Value: The name of the .json file used to create the {secret-name} obtained during configuration.

Example: example-serviceaccount-key.json.

Amazon Web Services (AWS)

  1. Create a Kubernetes secret with the necessary credentials. For more information about creating a secret containing the credentials JSON file, see Configuring credentials for Spark jobs.

  2. When the secret is successfully created, set the following parameters:

GENERAL PARAMETERS

Parameter Name

Example Value

Notes

SOURCE COLLECTION

s3a://<path_to_data>/*.parquet

Value: URI path that contains the desired signal data files.

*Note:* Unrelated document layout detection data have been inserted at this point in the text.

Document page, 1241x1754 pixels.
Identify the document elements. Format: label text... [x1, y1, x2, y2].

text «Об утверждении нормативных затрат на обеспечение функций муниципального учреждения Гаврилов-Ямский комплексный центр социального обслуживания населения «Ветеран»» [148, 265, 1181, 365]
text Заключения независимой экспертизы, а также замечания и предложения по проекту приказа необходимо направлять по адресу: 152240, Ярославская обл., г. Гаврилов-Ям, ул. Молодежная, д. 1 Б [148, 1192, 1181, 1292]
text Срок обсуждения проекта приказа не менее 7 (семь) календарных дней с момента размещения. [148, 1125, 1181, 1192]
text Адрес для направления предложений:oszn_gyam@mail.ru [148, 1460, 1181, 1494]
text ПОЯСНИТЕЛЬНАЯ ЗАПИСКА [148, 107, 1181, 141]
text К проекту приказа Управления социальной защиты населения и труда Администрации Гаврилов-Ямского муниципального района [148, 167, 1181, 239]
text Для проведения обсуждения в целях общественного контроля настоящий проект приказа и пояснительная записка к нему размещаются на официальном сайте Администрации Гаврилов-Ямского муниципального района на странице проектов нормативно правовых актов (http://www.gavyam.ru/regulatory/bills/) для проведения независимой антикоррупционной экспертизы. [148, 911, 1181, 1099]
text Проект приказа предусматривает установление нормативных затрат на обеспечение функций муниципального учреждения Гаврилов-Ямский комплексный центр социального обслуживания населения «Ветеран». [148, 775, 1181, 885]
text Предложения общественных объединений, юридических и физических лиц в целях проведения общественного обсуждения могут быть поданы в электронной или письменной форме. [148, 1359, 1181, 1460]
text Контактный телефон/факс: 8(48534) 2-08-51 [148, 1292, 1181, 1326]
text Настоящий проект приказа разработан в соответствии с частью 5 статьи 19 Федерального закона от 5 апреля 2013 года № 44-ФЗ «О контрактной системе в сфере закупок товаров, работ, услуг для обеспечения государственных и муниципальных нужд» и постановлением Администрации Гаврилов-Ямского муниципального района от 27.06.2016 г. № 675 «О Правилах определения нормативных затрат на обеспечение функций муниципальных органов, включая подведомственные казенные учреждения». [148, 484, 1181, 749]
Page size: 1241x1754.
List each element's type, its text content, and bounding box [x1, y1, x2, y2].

Example value returns all parquet files in the directory, where s3a is used to access AWS data.

DATA FORMAT

parquet

Value: File type of input file.

Other value can be orc.

SPARK SETTINGS

Parameter Name

Example Value

Notes

spark.kubernetes.driver.secretKeyRef.AWS_ACCESS_KEY_ID

{aws-secret-key}

Value: The aws-secret:key obtained during configuration.

spark.kubernetes.driver.secretKeyRef.AWS_SECRET_ACCESS_KEY

{aws-secret-secret}

Value: The aws-secret:secret obtained during configuration.

spark.kubernetes.executor.secretKeyRef.AWS_ACCESS_KEY_ID

{aws-secret-key}

Value: The aws-secret:key obtained during configuration.

spark.kubernetes.executor.secretKeyRef.AWS_SECRET_ACCESS_KEY

{aws-secret-secret}

Value: The aws-secret:secret obtained during configuration.

Azure settings

GENERAL PARAMETERS

Parameter Name

Example Value

Notes

SOURCE COLLECTION

wasbs://<path_to_data>/*.parquet

Value: URI path that contains the desired signal data files.

Example value returns all parquet files in the directory, where wasbs is used to access Azure data.

DATA FORMAT

parquet

Value: File type of input file.

Other value can be orc.

SPARK SETTINGS

Parameter Name

Example Value

Notes

spark.hadoop.fs.wasbs.impl

org.apache.hadoop.fs.azure.NativeAzureFileSystem

Makes the system file available inside the Spark job.

spark.hadoop.fs.azure.account.key.{storage-account-name}.blob.core.windows.net

{access-key-value}

Obtain the values for {storage-account-name} and {access-key-value} from the Users Azure UI.